O Ministério Público do Rio Grande do Norte, por intermédio do seu
Procurador-Geral de Justiça, e da Coordenação do Núcleo de Controle
Externo da Atividade Policial (NUCAP), encaminhou Recomendação Conjunta à
Governadora do Estado, ao Secretário Estadual de Segurança Pública e
Defesa Social (Sesed) e ao Delegado-Geral de Polícia Civil (Degepol)
para o retorno de todos os policiais civis (delegado, escrivão e agente)
cedidos a outros órgãos públicos.
A Recomendação Conjunta n° 001/2013 – PGJ/NUCAP foi publicada no
Diário Oficial do Estado na edição desta quarta-feira (11) e abre um
prazo de dez dias para que as autoridades recomendadas informem as
providências adotadas, inclusive, se acatam ou não a Recomendação. Atualmente, segundo dados da própria Polícia Civil encaminhados ao
Ministério Público Estadual, existem 124 policiais civis, entre
delegados, escrivães e agentes, cedidos a outros órgãos, desviados de
sua atividade-fim, em detrimento de uma estrutura de pessoal já
extremamente defasada e, em tese, configurando desvio de função.
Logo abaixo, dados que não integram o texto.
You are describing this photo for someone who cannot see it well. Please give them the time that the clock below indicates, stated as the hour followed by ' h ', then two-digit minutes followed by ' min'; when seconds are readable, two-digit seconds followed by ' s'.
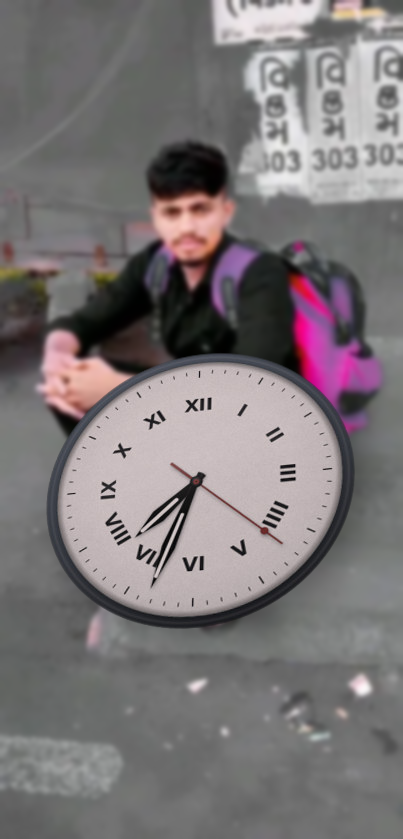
7 h 33 min 22 s
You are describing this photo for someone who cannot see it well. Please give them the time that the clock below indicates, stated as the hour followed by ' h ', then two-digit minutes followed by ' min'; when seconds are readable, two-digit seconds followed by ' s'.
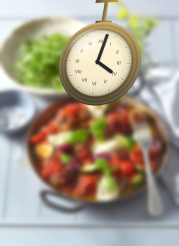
4 h 02 min
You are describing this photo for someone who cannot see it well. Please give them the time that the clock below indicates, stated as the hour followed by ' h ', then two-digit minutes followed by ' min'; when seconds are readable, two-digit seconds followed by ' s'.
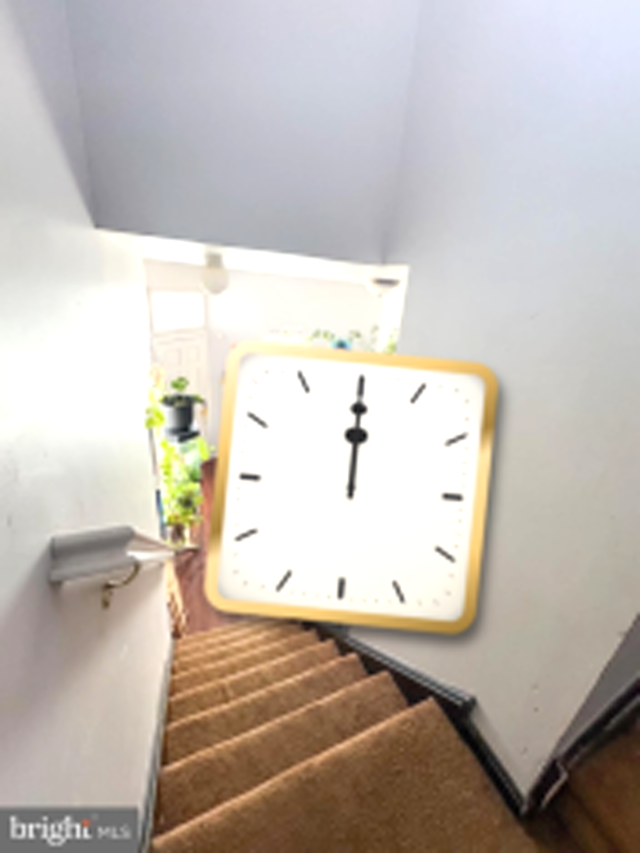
12 h 00 min
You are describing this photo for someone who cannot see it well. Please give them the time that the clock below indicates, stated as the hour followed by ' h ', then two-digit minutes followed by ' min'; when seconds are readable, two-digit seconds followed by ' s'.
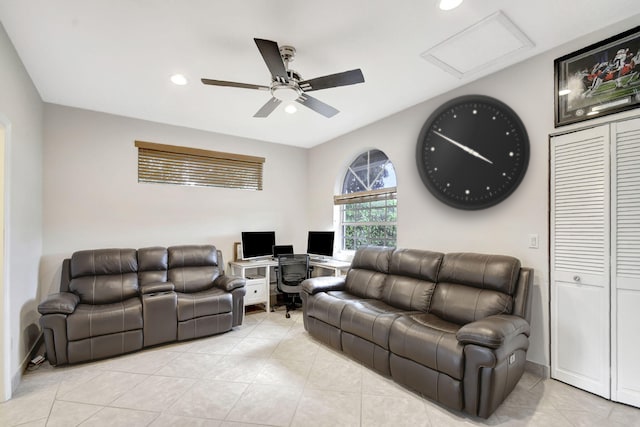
3 h 49 min
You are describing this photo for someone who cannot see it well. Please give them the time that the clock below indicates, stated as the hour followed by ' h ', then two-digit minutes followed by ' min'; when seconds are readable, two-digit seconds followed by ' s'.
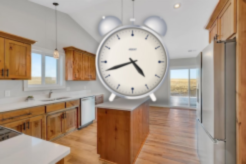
4 h 42 min
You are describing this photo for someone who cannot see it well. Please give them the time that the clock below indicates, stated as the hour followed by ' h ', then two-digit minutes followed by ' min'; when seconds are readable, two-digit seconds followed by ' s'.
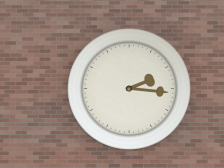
2 h 16 min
O Procurador-Geral de Justiça e o Coordenador do NUCAP recomendam que
a Governadora e os titulares da Sesed e da Degepol procedam a
averiguação de todos os casos de cessão de policiais civis a outros
órgãos como o Tribunal de Contas do Estado, Assembleia Legislativa,
Fundac, Detran, Instituto de Gestão das Águas do Rio Grande do Norte,
Datanorte, Controladoria, Secretaria Estadual de Agricultura, Agência de
Fomento, Gabinete Civil, Vice-Governadoria e Procuradoria-Geral do
Estado, bem como os afastamentos de delegados, escrivães e agentes para
setores da estrutura desconcentrada da Sesed, que estejam desvinculados
da função constitucional e legal de Polícia Civil, e determinem o
retorno imediato de quem encontrado em situação irregular, revogando
atos administrativos em contrário.
O documento encaminhado à Governadora do Estado, ao secretário da
Sesed e ao Delegado-Geral alerta a essencialidade do serviço prestado
pelos policiais civis para a segurança pública como um todo; o notório
crescimento dos índices de violência do Estado, exigindo uma atuação
policial mais efetiva e presente; o déficit de pessoal no quadro da
Polícia Civil no Estado; a indisponibilidade orçamentária do próprio
Estado para a nomeação dos aprovados no último concurso público
deflagrado em 2008 e a necessidade de articulação por parte da
Governadoria, Sesed e Degepol para resolução do problema.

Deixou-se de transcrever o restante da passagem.